What exactly is the observation/action interface?
- Observation is text-first: turn summary, economy, units, cities, map, legal actions.
- Actions are structured: end turn, move unit, build city, set city production, set research.
Is the backend real?
- Yes. Training was run against a live Freeciv Web backend on the H100.
What evidence do you have that training worked?
- The reward curve in
pres/training_results.html. - It rises from 0.125 to 1.0 during the live run.
Why not show a bigger model?
- For the hackathon, reliability and observable reward improvement mattered more than model scale.

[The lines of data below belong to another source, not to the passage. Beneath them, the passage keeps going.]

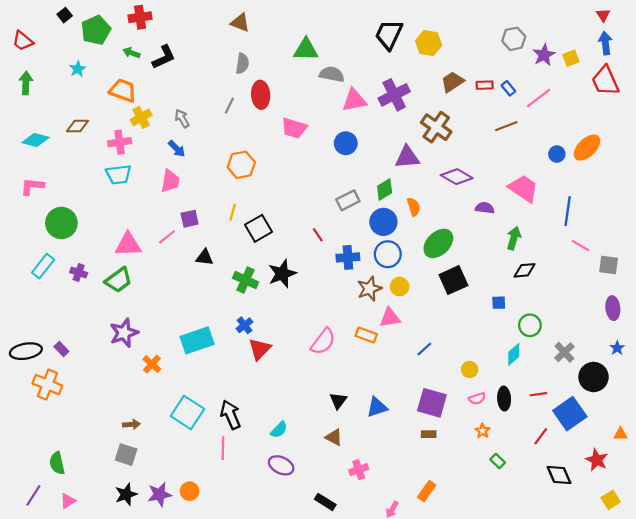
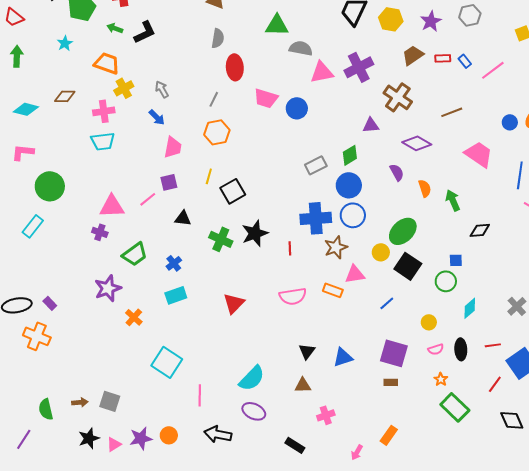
purple star: (544, 55) -> (431, 21), moved
gray line: (229, 106) -> (214, 99), moved
brown line: (506, 126) -> (452, 112), moved
blue circle: (346, 143) -> (297, 108), moved
purple triangle: (407, 157) -> (371, 125), size x0.7
pink trapezoid: (170, 181) -> (173, 147), moved
orange semicircle: (414, 207) -> (425, 188), moved
purple semicircle: (485, 208) -> (397, 172), moved, turned 54
red line: (318, 235) -> (290, 248), moved, turned 32
green arrow: (514, 238) -> (453, 200), moved, turned -40
green ellipse: (438, 243) -> (403, 231), moved
blue cross: (348, 257) -> (316, 218), size x1.4
purple cross: (79, 273) -> (100, 232), moved
green trapezoid: (118, 280) -> (135, 254), moved
black square: (453, 280) -> (408, 266), moved, turned -32
yellow circle: (400, 287) -> (381, 252), moved
blue cross: (244, 325) -> (174, 263), moved
green circle: (530, 325) -> (446, 281), moved
cyan rectangle: (197, 340) -> (176, 295), size x0.7
pink semicircle: (323, 341) -> (293, 296), turned 44
black arrow: (230, 415) -> (218, 434), moved, turned -56
brown arrow: (131, 424) -> (80, 402), moved
cyan semicircle: (279, 430) -> (252, 378), size x1.6
brown triangle: (334, 437) -> (303, 385), turned -30
green rectangle: (498, 461) -> (455, 407), size x2.0
black star: (126, 494) -> (89, 438), moved
pink triangle: (68, 501) -> (114, 444), moved

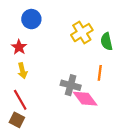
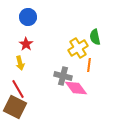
yellow cross: (82, 33) -> (78, 48), moved
red star: (19, 47) -> (26, 44), moved
brown square: (17, 120) -> (15, 107), size x1.6

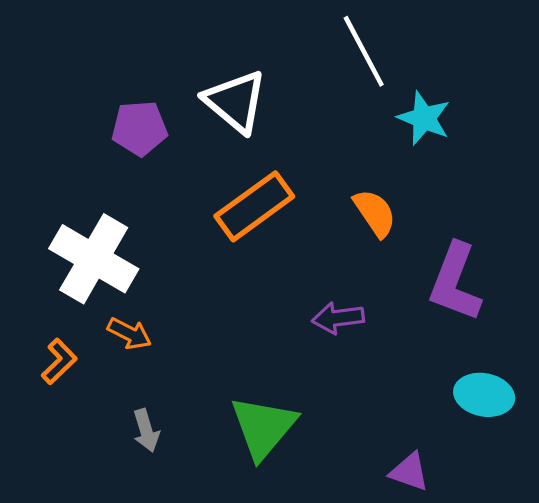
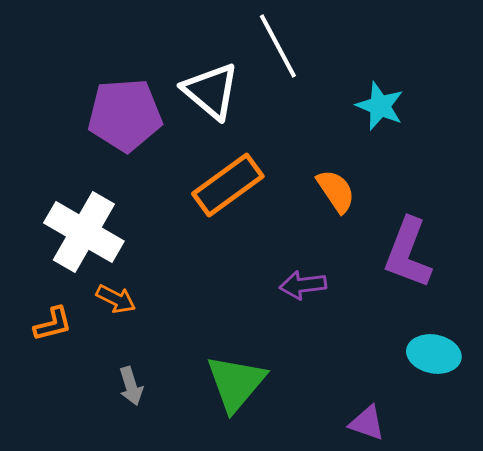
white line: (364, 51) -> (278, 46), moved
purple pentagon: (139, 128) -> (125, 115), size x1.5
orange L-shape: (59, 361) -> (53, 324), turned 30

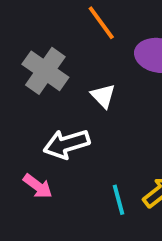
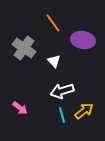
white arrow: (67, 144) -> (62, 91), moved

- A smaller model let us get an end-to-end live run working on the real backend.
What is still incomplete?
- The environment currently exposes a small action subset rather than the full Freeciv action surface.
- The main accomplishment is that live interaction and RL training now work end to end.
If something breaks during the pitch
Fallback tab order:
pres/training_results.htmlpres/trajectory.htmlpres/training_script.html- HF Space repo URL
If the live environment demo is flaky, just narrate from the trajectory page and go straight to the reward curve.